Despite declining levels on the Integrated Vaal River system, the exhortation could send wrong signal to business

Neels Blom

Neels Blom

Writer at large

The average dam level is at 69.7%, from 73.2% at the same time in 2018. Picture: THE SOWETAN
The average dam level is at 69.7%, from 73.2% at the same time in 2018. Picture: THE SOWETAN ( )

The water & sanitation department has urged Gauteng water users to actively cut back their water use as dam levels in the integrated Vaal River system (IVRS) dip below their levels of a year ago.

The 14 dams in the IVRS provide water to households and industries in Gauteng, including the economically critical Eskom and Sasol, which rely heavily on the system.  The average dam level is at 69.7%, from 73.2% at the same time in 2018.

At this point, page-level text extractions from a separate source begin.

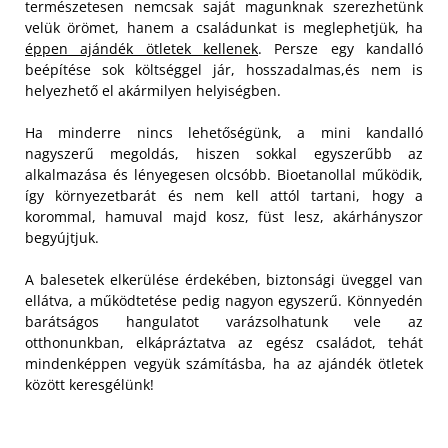
természetesen nemcsak saját magunknak szerezhetünk
velük örömet, hanem a családunkat is meglephetjük, ha
éppen ajándék ötletek kellenek
. Persze egy kandalló
beépítése sok költséggel jár, hosszadalmas,és nem is
helyezhető el akármilyen helyiségben.
Ha minderre nincs lehetőségünk, a mini kandalló
nagyszerű megoldás, hiszen sokkal egyszerűbb az
alkalmazása és lényegesen olcsóbb. Bioetanollal működik,
így környezetbarát és nem kell attól tartani, hogy a
korommal, hamuval majd kosz, füst lesz, akárhányszor
begyújtjuk.
A balesetek elkerülése érdekében, biztonsági üveggel van
ellátva, a működtetése pedig nagyon egyszerű. Könnyedén
barátságos hangulatot varázsolhatunk vele az
otthonunkban, elkápráztatva az egész családot, tehát
mindenképpen vegyük számításba, ha az ajándék ötletek
között keresgélünk!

The system is also under strain from sewage pollution downstream of failing municipal treatment plant. This poses a risk to communities using untreated water directly from the rivers in the system, and to farmers watering stock and irrigating directly from the Vaal River.

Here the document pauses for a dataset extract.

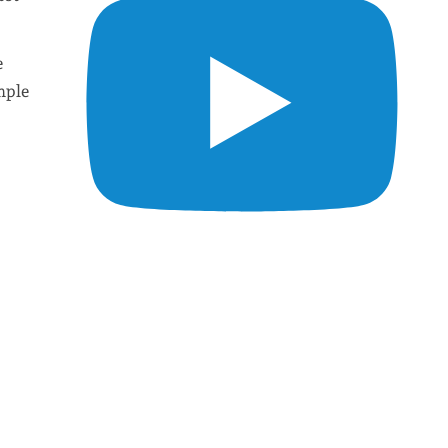
e
mple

 Department spokesperson Sputnik Ratau said soaring temperatures in Gauteng are directly linked to abnormally high demand for water. Recent temperature recordings and forecasts by the SA Weather Service show highs consistently more than 30°C  over the IVRS catchment area.

This condition is being made worse by higher evaporation rates as a result of the hot weather and by relatively lower rainfall over the catchment. The Vaal Dam, the biggest in the system and the main source to households and industry, is relatively shallow, allowing for a high evaporation rate. This rate is 10 times higher than Lesotho’s Mohale Dam, the upper-most dam in the IVRS.

However, the much deeper if smaller Mohale Dam’s level is at 18.2%, from 21.4% in 2018, and that of the Katse Dam, the next highest in the system and also in Lesotho, is at 40.8%, from 39.2% in 2018, according to the department’s figures.  

This is considerably lower than the Vaal Dam’s 75.2% and indicates a greater threat to water security than the levels of the dams lower in the IVRS, according to water-management experts. Best practice is to maintain higher levels in upper dams and lower levels in lower dams to minimise evaporation losses and optimise flood control, they say.

Demand management, however, is not necessarily the ideal way of dealing with supply constraints. Water politics expert Anthony Turton said on Thursday that while demand management was a necessary part of the water-management toolbox, if applied overzealously it would destroy business confidence. To resort to demand management as the primary solution for supply constraints was predicated on water being a stock, which it was not, he said.

“Water must be viewed as being in flux and thus infinitely renewable.”